También extraño alguna descripción de la gran sala del departamento en que lo conocí, en donde ocupaba el lugar central una enorme mesa de ping-pong y había, apoyadas contra las paredes (desprovistas de sofás, mesitas, lámparas, sillones y demás fruslerías) torres y torres de libros a medio encuadernar, ya que era la época en que editaba Los Presentes, en que se dieron a conocer Elena Poniatowska, Carlos Fuentes, Marco Antonio Montes de Oca y tantos más.

Pero quizás lo más novedoso para mí fue enterarme de que, aunque para él el valor de la literatura no se ve afectado por la posición política del autor, Arreola mismo sí tuvo, en los momentos clave, una posición política que le costó muy cara en cuanto a su prestigio literario. A mí personalmente me consta que en la época en que lo conocí le rechazaron no uno sino los tres textos que envió entonces a la Revista de la Universidad; más tarde he podido comprobar que varias generaciones de lectores no han oído hablar de La Feria, que me parece una novela magistral. Rosario Castellanos también alude en su correspondencia publicada a hechos muy semejantes, que apuntan a una división tajante entre los grupos y mafias literarias de México. Tal parece que a cada momento le preguntan al escritor: "¿Con quién te vas, con melón o con sandía?", y tiene que escoger, y pagar el pato si se equivoca, ya que el eclecticismo no es bienvenido.

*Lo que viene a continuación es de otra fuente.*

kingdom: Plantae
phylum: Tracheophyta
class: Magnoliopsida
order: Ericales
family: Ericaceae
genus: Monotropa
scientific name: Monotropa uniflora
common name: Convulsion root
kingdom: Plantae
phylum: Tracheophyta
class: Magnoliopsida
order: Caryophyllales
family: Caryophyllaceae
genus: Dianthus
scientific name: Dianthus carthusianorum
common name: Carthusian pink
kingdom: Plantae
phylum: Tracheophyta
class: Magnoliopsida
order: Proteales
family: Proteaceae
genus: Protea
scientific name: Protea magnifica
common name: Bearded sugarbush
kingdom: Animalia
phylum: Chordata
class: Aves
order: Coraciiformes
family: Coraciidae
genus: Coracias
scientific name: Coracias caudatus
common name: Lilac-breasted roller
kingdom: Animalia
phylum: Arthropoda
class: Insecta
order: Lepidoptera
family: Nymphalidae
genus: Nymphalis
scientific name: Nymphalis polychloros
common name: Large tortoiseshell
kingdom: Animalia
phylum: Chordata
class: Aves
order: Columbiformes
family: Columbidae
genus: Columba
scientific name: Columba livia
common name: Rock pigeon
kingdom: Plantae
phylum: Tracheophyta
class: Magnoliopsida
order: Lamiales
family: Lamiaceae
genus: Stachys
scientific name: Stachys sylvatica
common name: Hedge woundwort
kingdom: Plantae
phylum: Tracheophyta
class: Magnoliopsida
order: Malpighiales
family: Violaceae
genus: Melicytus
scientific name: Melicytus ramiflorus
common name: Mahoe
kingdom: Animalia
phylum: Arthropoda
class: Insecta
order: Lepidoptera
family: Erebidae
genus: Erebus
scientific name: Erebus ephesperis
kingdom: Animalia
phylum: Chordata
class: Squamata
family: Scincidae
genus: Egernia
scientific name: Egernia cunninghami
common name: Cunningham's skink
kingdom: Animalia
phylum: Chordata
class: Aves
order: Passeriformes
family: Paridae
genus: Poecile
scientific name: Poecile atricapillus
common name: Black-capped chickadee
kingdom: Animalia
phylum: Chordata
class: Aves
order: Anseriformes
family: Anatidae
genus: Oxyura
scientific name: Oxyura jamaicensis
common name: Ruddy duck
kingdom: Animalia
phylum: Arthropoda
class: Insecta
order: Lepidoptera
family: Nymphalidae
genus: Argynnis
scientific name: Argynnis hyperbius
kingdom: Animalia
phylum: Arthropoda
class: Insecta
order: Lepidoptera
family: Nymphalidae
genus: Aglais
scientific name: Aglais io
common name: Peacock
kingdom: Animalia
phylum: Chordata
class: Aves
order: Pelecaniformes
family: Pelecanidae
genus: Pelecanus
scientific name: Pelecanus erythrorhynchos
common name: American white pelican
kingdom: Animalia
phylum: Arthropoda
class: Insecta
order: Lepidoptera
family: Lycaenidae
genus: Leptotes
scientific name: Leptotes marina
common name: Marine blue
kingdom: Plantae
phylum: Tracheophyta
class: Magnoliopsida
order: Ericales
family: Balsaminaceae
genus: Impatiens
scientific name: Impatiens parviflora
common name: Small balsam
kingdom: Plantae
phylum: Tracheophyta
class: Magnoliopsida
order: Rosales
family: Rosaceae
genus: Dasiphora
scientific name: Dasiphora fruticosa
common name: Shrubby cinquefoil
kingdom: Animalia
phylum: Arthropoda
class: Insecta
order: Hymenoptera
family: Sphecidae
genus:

En el fatídico año de 1968, tuvo una parte importante, y no sólo decorativa, en el movimiento estudiantil. Como confiesa, siempre ha sido adicto a las causas perdidas, entre otras la república española de cuyo éxodo tanto se benefició México, la Cuba revolucionaria, a la que viajó invitado por el gobierno de Fidel Castro, y el movimiento estudiantil, del cual habla con una elocuencia y concisión ejemplares, negándose a avalar las teorías según las cuales se trataba de una ola popular artificial, dirigida por fuerzas extrañas. Quizás su aportación más valiosa respecto al tema sea que cita algunos de los volantes repartidos por las brigadas estudiantiles, muchos de los cuales conserva todavía. Al identificar además la forma y el sitio en que llegaron a sus manos, los ha devuelto, como quien dice, a la vida.

En El Ultimo Juglar, Arreola se confirma, no sólo como escritor y maestro de su oficio, sino como depositario de la memoria de su pueblo, un ojo que mira con la mayor claridad posible lo que lo rodea, un oído atento, y una voz capaz de contar, aunque sea a una grabadora, lo que oyó, lo que vio.